Now Kaiser, 29, may forever be a part of that legend.The Charlotte man was on the Bostian with his girlfriend as part of a group of about a dozen or so who had gathered to see the ghost of a train that jumped the track, went off the trestle and fell to the ravine below in 119 years ago.

The 'Ghost Train' legend

The disaster has been called the worst ever of its kind in North Carolina; and the wreck, the most famous — or infamous — newsmaker in Statesville's history.
Because of the complete demolition of several of Train No. 9's passenger cars, initial reports were that 25 or even 30 had been killed when the train plunged some 60 into Third Creek and the ground around its banks.
When the dust had settled and the dead and injured had been pulled from the rubble, it was discovered that 22 had died in that wreck. Another 30 were injured, many with wooden splinters covering their bodies.In the days and weeks that followed, speculation was that the rail ties had been tampered with. And though several men were arrested, no one was ever convicted of any crime related to the accident.Among the dead from nearby were: William Houston, of Greensboro; J.B. Austin of Hickory; A. Davis of Statesville; Sam German and Walter Winston of Asheville; Henry Patterson of Salisbury and a mother and daughter, named McCormack and Foust, from Cleveland in Rowan County.
Maybe it was the ghosts of these people that a South Carolina woman claims she saw in August 1941. But when she first told the story, legend has it, she was unaware that those she saw were spirits. The woman believed she had actually witnessed a train wreck and saw folks struggling for survival. She said she even talked to the train's baggage master.
When she returned later with her husband, however, there was no trace of a wreck. Only later did she discover her vision occurred exactly 50 years after the actual accident. And so it was that the legend of the Ghost Train was born or re-born. The baggage master, H. K. Linster, was set retire that very day. He has become known, in some tellings of the tale, as "the man with the gold watch" and his ghost was supposedly seen within a year of the initial accident.
In either case, Bostian Bridge has been a curiosity for a long time.The site attracts ghost hunters and paranormal enthusiasts most years on the anniversary of the great train wreck.

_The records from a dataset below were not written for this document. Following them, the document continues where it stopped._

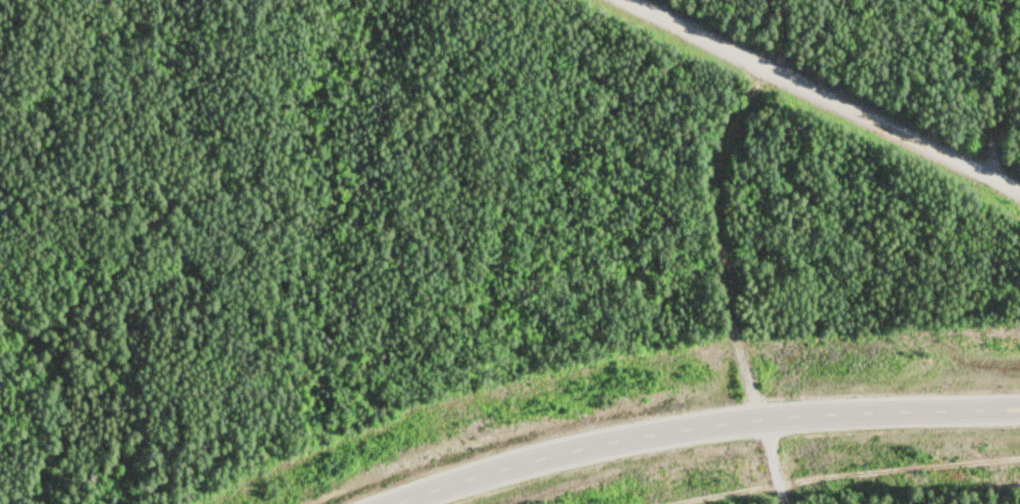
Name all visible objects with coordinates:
road: (737, 27)
road: (818, 99)
road: (727, 285)
road: (701, 425)

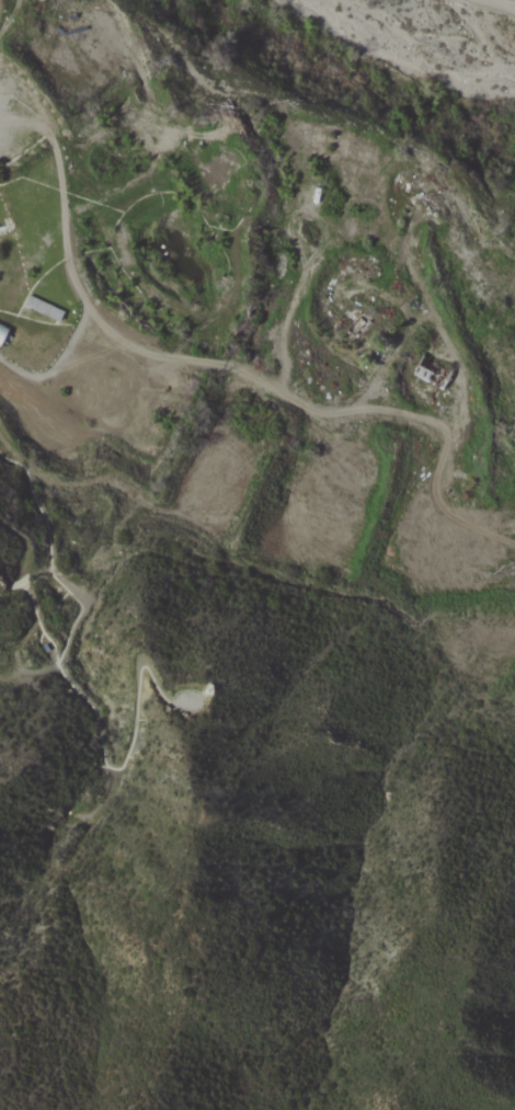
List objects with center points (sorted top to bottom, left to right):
road: (503, 3)
building: (43, 307)
building: (2, 330)
road: (170, 354)
road: (71, 685)

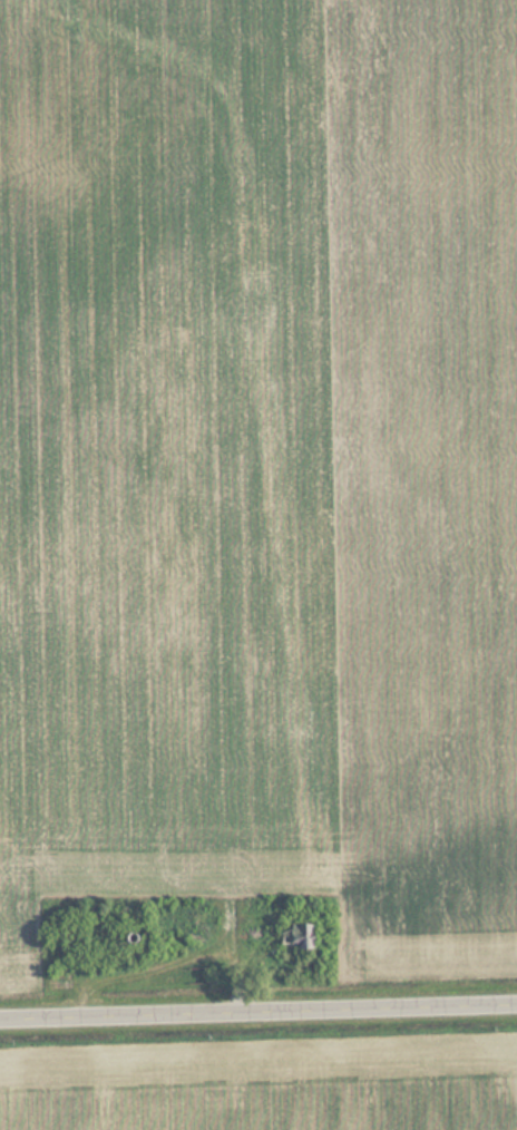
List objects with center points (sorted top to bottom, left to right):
building: (289, 937)
building: (125, 939)
road: (258, 1006)

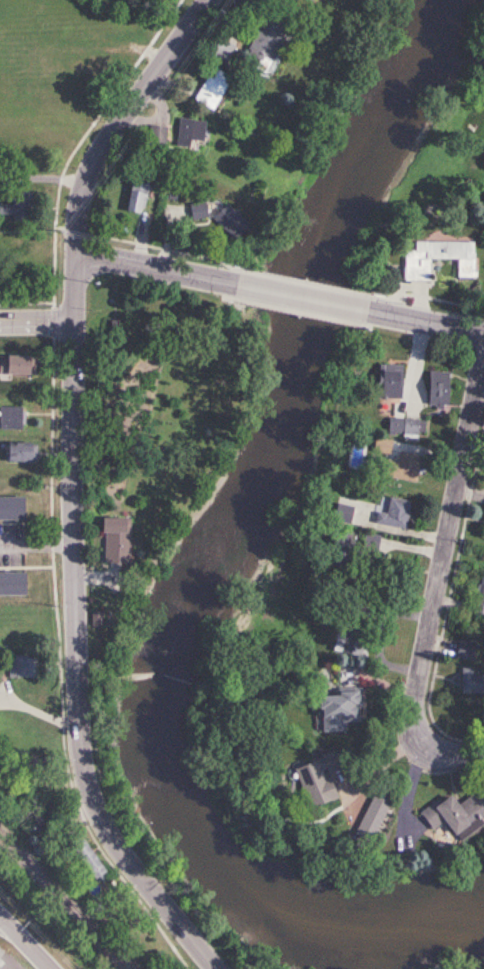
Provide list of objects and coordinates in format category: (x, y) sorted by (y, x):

Most years, only a handful show up hoping to spy the apparition.But in 1991, the 100th anniversary of the catastrophe, a crowd estimated to be around 500 people showed up.All of them stayed on the ground and field near the Bostian Bridge, the same structure from which the train derailed in 1891.

Dangerous tracks

Kaiser, perhaps hoping to make the event more memorable, actually went out on the trestle bridge, which is only wide enough to accommodate the train.
Some witnesses of what happened in those wee hours said Kaiser and his girlfriend were on the trestle tracks when the freight train came through. They said he told the woman he loved her and then tossed her to relative safety on the ground below and then took the impact of the train himself.
That woman, whose name has still not been released, is said to be convalescing at home.
In any event, it appears the couple violated the number one rule of ghost hunting: do not trespass.
According the the website hauntednc.com, trespassing is the biggest problem related to the pursuit of spector sightings or sounds.Signs near the Bostian clearly indicate that the trestle bridge is "extremely dangerous."
Train track trespasser fatalities are more common than some may think.
According to the U.S. Department of Transportation's Federal Railroad Administration, nearly 2,500 deaths were attributed trespassing on railroad right-of-ways over the first five years of the current decade, an average of about 500 a year.